FENCED doesn’t offer policy solutions, but instead asks what our policies reveal about our values. I hope it pushes viewers and lawmakers to question who gets to define boundary lines and what collective forms of stewardship might look like instead. The film highlights how zoning, conservation, and development often reproduce racial and economic limits under the guise of “order.” That, without them, there would be utter chaos. I want audiences to ask: What would it mean to plan for permeability instead of rigidity or exclusion? To see land and other beings as something/someone to be in relationship with, not to own or extract from.
As a first-time feature director, I’ve had to step across the boundaries of being a cinematographer and producer to let my voice and presence seep into the frame.
Directing your first feature-length documentary film probably means trespassing on a few comfort zones of your own. So far, which boundary —creative, emotional, logistical, or literal—did you need to cross often, and how has that influenced the way you now tell stories?
This film has stretched me in each of those realms, and beyond: creatively, emotionally, logistically, physically, and professionally. As a first-time feature director, I’ve had to step across the boundaries of being a cinematographer and producer to let my voice and presence seep into the frame. Each step of the way, I’ve challenged my own notions of filmmaking and temptations to control the process in order to feel safer. I’m often asked what answers this film will provide. How will it end? How many places will you go? Are fences good or bad? But I have a growing allergy to the expectation that most stories should be character-driven or heroes’ journeys. I want to soak in nonlinear approaches that play around within an inherently linear form.

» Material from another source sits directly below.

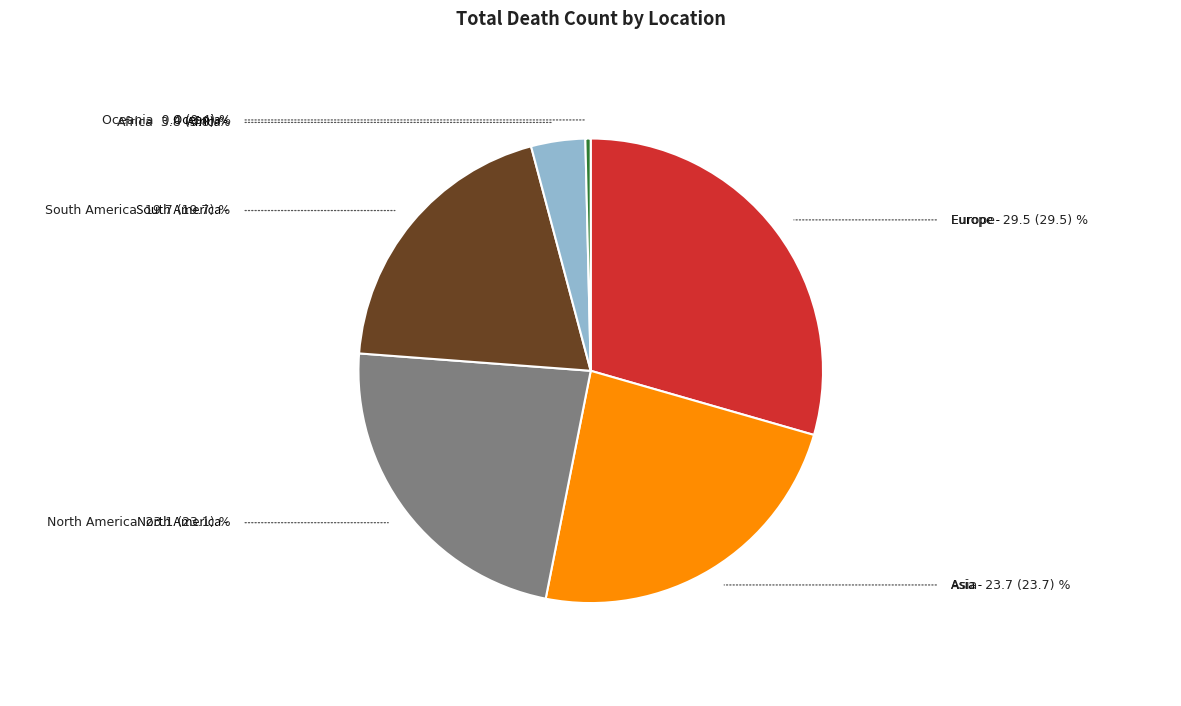

Which category has the smallest portion of the pie?

Oceania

The film moves between observing life unfold and then talking directly to the people living it. What made that combination of cinematographic approaches essential for this story?
Our approach of creating a visual language, only to break from it unexpectedly, feels right because FENCED is about challenging rigid rulemaking. We follow a group of guiding questions through exploration, not enforcement. My goal is to create an experience that’s as interactive as possible. Meaning, the moments on screen aren’t meant to be passively absorbed, but questioned. And the ideas expressed come from multiple points of view. The images are juxtaposed in a visual conversation between the screen and the audience. After seeing the film, people will hopefully go about their days churning these ideas around and noticing the fences and lines that surround their unique lives.